Mayor of Stony Plain
- In office 2007 – February 22, 2012
- Preceded by: Donna Cowan
- Succeeded by: William Choy

Personal details
- Born: 1951 Ohaton, Alberta
- Died: July 15, 2023 (aged 71–72)
- Party: Progressive Conservative
- Website: Official website

= Ken Lemke =

Canadian politician

Kenneth Frank Lemke (1951 – July 14, 2023) was a politician from Alberta, Canada. He served as mayor of Stony Plain from 2007 to 2012, and at the provincial level he represented Stony Plain from 2012 to 2015, as a Progressive Conservative.

==Political career==
Lemke successfully ran for town councillor in 1995. He held this position for four terms, until deciding to take a run for mayor. Lemke was elected mayor of the Town of Stony Plain in 2007, and was acclaimed in 2010.

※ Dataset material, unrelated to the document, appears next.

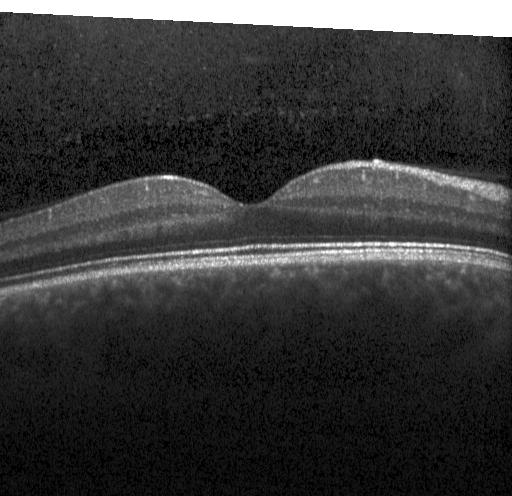

Spectral-domain OCT, Heidelberg Spectralis OCT system, OCT line scan — Diagnosis: no evidence of choroidal neovascularization, diabetic macular edema, or drusen.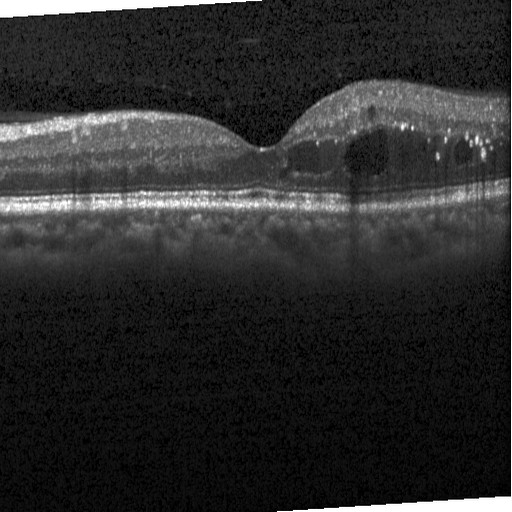
Impression: DME.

In November 2011, with Stony Plain MLA Fred Lindsay retiring, Lemke ran for the Progressive Conservative (PC) nomination. In the 2012 election, he won the Stony Plain riding, and successfully made his way into provincial politics. He held the seat until the 2015 election, when he was defeated by New Democrat Erin Babcock.

Lemke died on July 14, 2023, at the age of 72.

v; t; e; 2012 Alberta general election: Stony Plain
| Party | Candidate | Votes | % | ±% |
|  | Progressive Conservative | Ken Lemke | 7,490 | 45.22% | -18.16% |
|  | Wildrose | Hal Tagg | 6,254 | 37.76% | 31.83% |
|  | New Democratic | Linda Robinson | 1,324 | 7.99% | 0.69% |
|  | Liberal | Arlin Biffert | 1,128 | 6.81% | -12.29% |
|  | Alberta Party | Kurtis Ewanchuk | 217 | 1.31% | – |
|  | Evergreen | Matthew Burnett | 149 | 0.90% | -3.37 |
| Total |  |  | 16,562 | – | – |
| Rejected, spoiled, and declined |  |  | 77 | – | – |
| Eligible electors / turnout |  |  | 30,316 | 54.89% | 8.74% |
|  | Progressive Conservative hold |  | Swing |  | -18.41% |
Source(s) Source: "81 - Stony Plain Official Results 2012 Alberta general election". Elections Alberta. Retrieved May 21, 2020.